With the Summer ’10 release, we have added the ability to retrieve the original data that you send in a Bulk API batch. We keep this data around for 7 days just as we keep the job info, batch info and batch result files.
Because you can now directly retrieve the original data, it has become easier to do things like building a CSV file of all records with errors. You can do this without keeping track of the mappings between the original data set and the batches you submitted to the job.
Here is a very simple Java sample showing how you can do this:
You’ll need wsc-19 and a v19 partner jar to run it. Currently the WSC site doesn’t have the partner jar, but you can compile it yourself using WSC and a downloaded partner WSDL file from your org.
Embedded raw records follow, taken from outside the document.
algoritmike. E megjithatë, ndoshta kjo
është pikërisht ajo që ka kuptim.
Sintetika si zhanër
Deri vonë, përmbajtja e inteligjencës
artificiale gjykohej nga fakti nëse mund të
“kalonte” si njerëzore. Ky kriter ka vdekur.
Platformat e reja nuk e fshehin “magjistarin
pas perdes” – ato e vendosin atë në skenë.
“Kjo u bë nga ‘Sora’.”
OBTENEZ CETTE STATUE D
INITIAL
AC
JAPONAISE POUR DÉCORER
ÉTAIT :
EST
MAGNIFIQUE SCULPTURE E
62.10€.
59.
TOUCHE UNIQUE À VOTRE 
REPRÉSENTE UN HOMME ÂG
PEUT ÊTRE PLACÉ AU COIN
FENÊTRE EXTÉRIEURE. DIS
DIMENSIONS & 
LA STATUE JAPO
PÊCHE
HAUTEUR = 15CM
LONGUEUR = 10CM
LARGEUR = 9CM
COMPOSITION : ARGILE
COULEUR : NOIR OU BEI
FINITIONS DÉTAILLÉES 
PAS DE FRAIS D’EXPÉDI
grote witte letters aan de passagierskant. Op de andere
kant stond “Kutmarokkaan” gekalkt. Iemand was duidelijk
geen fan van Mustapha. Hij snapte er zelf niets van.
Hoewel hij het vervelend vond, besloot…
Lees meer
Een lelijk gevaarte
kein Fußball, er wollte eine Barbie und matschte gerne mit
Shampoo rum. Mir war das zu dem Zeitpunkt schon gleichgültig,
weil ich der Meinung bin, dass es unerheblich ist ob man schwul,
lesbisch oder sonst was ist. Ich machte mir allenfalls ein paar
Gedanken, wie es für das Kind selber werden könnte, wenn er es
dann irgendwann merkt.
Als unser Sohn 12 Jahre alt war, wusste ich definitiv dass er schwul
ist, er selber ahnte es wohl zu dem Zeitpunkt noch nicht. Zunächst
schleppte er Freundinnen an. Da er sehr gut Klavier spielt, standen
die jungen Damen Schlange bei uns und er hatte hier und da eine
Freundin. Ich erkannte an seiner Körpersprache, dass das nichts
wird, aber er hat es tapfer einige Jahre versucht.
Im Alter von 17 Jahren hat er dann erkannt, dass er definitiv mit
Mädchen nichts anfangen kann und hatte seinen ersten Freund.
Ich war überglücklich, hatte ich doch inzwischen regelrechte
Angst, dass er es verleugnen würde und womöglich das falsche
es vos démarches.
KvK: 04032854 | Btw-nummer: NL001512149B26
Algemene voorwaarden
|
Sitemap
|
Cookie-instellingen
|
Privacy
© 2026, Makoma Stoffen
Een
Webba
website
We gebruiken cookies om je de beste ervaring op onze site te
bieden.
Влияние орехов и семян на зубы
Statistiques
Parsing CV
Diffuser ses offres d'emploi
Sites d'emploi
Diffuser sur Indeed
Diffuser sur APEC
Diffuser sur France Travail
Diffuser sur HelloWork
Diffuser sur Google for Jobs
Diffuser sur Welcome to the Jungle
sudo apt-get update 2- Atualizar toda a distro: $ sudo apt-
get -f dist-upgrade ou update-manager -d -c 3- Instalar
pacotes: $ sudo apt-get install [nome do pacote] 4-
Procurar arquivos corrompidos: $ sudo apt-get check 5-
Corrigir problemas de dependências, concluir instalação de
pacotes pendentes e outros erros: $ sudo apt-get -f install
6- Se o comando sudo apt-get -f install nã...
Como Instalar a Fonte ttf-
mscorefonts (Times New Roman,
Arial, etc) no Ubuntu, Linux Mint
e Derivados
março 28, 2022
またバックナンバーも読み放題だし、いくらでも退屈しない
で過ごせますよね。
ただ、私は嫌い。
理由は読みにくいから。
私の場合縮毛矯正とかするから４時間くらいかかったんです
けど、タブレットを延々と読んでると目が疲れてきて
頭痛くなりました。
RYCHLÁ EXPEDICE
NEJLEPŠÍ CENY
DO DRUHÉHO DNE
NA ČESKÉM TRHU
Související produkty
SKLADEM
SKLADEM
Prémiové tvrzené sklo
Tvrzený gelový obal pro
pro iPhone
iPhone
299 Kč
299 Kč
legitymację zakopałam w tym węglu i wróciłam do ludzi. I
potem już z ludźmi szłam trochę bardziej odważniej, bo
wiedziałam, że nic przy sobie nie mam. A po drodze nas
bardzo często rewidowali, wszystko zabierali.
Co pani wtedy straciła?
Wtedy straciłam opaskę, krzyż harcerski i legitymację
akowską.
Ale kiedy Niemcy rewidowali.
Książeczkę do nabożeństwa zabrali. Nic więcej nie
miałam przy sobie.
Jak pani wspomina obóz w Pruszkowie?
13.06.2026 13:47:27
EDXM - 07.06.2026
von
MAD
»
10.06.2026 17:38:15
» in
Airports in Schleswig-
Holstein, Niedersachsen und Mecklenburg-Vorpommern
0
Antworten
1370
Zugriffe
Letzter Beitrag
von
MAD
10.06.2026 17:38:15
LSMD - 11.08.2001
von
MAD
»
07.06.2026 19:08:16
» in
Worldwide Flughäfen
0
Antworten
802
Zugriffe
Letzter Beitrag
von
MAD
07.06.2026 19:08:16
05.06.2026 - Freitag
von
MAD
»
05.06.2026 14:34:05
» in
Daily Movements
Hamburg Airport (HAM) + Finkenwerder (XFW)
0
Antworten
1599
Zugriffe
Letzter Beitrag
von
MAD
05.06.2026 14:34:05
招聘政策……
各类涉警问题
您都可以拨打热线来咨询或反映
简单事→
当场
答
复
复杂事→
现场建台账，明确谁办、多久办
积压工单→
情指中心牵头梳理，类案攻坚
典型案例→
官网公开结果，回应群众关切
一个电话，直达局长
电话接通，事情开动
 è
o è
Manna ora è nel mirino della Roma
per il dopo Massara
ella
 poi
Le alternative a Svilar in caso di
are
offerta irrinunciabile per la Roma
- Download a partner WSDL file by logging into your org and go to Setup -> Develop -> API -> Partner WSDL.
- Run something like: java -cp wsc-19.jar com.sforce.ws.tools.wsdlc `pwd`/partner.wsdl `pwd`/partner-19.jar
- Compile the class above and execute it with: java -cp wsc-19.jar:partner-19.jar GetErrors [sfdc_username] [sfdc_password] [jobId]
- The errors will be downloaded into errors.csv. The last column in the file will contain the error message for each row.
Disclaimer: I hacked this together pretty quickly and I haven’t done much testing. This is just meant as an example. If you put this into use, make sure you review and test your code thoroughly.
Also, note that the records will not be ordered the same way as in your original data set.